3. Use a Caller ID App
Google and Apple have done a lot of work over the years to improve their native caller ID methods. However, neither the Android nor iOS operating systems can effectively handle most spam calls or spoofed IDs. Thanks to the many voice over internet protocol (VoIP) options available now, scammers can easily create spoofed numbers. Hidden identities allow them to leave little to no trace of where they’re actually calling from.
A good caller ID app can help boost your phone’s spam call detection and blocking capabilities. For both Android and iOS phones, your best option may be Truecaller. Downloaded and used by over 250 million people worldwide, Truecaller has over 2 billion spam numbers locked into its database. Confirmed spam numbers are blocked, while good numbers are allowed through. If a number does end up being a vishing scam, you can add it to their database.
4. But Don’t Completely Trust Caller ID
Even with a more effective caller ID app installed, avoid numbers that are not in your phone book. You may still receive fraud calls from spoofed numbers that appear to be legitimate. Even with a caller ID app installed, let any calls not in your phone book go directly to voicemail.
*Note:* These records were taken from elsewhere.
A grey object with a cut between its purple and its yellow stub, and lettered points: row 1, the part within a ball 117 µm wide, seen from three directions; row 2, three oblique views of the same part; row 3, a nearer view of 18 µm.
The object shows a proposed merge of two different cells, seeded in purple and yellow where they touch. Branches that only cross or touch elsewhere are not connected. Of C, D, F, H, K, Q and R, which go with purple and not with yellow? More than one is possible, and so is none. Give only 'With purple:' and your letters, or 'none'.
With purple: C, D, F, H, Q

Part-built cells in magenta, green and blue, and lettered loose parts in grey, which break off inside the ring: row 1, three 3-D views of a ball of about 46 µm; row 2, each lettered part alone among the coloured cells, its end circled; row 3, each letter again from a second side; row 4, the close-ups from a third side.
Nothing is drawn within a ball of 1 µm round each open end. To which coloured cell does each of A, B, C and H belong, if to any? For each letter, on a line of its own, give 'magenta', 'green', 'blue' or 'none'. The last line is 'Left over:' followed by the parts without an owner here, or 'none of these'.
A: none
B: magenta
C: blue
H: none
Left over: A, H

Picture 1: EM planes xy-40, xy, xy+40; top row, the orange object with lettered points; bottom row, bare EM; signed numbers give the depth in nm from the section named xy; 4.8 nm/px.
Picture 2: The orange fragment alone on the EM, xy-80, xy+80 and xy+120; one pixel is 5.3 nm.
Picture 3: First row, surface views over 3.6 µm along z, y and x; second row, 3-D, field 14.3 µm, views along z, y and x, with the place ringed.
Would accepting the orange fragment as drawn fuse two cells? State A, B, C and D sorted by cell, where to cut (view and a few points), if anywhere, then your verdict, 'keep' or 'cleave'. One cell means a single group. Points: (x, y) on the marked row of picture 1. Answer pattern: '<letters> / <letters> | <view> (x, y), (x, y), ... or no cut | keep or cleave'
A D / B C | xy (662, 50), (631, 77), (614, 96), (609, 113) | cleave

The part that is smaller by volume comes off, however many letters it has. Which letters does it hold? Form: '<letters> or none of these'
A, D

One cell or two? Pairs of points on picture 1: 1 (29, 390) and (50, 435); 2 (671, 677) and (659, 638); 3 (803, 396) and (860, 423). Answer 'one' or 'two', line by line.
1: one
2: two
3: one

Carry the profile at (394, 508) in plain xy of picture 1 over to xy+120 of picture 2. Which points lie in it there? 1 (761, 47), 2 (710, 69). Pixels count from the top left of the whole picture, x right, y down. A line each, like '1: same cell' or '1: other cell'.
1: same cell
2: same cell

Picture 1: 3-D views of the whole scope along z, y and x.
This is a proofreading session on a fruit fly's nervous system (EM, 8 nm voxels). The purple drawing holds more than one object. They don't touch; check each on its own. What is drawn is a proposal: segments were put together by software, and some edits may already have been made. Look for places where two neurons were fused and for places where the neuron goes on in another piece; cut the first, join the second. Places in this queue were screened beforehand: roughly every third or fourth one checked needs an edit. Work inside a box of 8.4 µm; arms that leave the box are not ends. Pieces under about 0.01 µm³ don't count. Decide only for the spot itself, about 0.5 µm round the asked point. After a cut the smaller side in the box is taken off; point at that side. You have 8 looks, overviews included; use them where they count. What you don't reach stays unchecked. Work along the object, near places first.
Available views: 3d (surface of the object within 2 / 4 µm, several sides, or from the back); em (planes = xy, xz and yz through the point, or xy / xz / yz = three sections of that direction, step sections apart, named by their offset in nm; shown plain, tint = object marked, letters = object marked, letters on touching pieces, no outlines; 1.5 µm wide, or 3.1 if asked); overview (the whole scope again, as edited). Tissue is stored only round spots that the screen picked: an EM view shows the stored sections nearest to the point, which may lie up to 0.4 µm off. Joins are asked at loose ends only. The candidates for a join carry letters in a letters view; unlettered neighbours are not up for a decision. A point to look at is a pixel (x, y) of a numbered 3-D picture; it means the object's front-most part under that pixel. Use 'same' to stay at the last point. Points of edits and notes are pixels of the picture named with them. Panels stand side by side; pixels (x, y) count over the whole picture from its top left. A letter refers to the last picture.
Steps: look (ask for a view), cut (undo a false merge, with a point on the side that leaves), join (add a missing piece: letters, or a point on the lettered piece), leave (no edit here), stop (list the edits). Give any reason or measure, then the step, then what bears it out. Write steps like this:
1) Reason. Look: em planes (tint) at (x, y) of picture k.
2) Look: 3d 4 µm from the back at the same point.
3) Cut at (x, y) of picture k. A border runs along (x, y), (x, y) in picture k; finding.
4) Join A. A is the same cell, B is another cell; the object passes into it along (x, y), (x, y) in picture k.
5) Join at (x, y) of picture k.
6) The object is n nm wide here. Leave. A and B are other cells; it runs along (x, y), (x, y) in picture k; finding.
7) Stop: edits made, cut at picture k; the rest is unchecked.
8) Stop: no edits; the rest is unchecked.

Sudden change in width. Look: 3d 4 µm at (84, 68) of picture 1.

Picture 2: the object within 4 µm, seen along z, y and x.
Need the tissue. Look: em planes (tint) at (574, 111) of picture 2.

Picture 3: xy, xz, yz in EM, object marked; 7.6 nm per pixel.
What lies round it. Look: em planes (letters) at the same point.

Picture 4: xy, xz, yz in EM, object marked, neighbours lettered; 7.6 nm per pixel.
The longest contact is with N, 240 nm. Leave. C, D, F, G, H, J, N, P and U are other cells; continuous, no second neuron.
5. Treat Vishing Scams as You Would Smishing Scams
Vishing and smishing scams are all in the same family. Both utilize your mobile device to target you. As with smishing, vishing scams rely on the personal nature of mobile phone contact to try to extract valuable information. However, it’s important to know that your personal cell phone number is not private. Both phone calls and text messages you receive could be from anyone, including scam artists.
Stay Safe and Don’t Be a Victim
If you have a phone, you should remain suspicious of phone calls. Whether the call is from an unknown number or from a seemingly legitimate number, be suspicious. However, if you do answer the phone, do not fall for their pressure tactics or emotional manipulation.
You don’t have to be a victim of vishing. Stay safe and be wary vishers! If you’re a business, be on the alert. Vishers are always planning their next scam. Be vigilant and take precautions to prevent your business from being the next victim.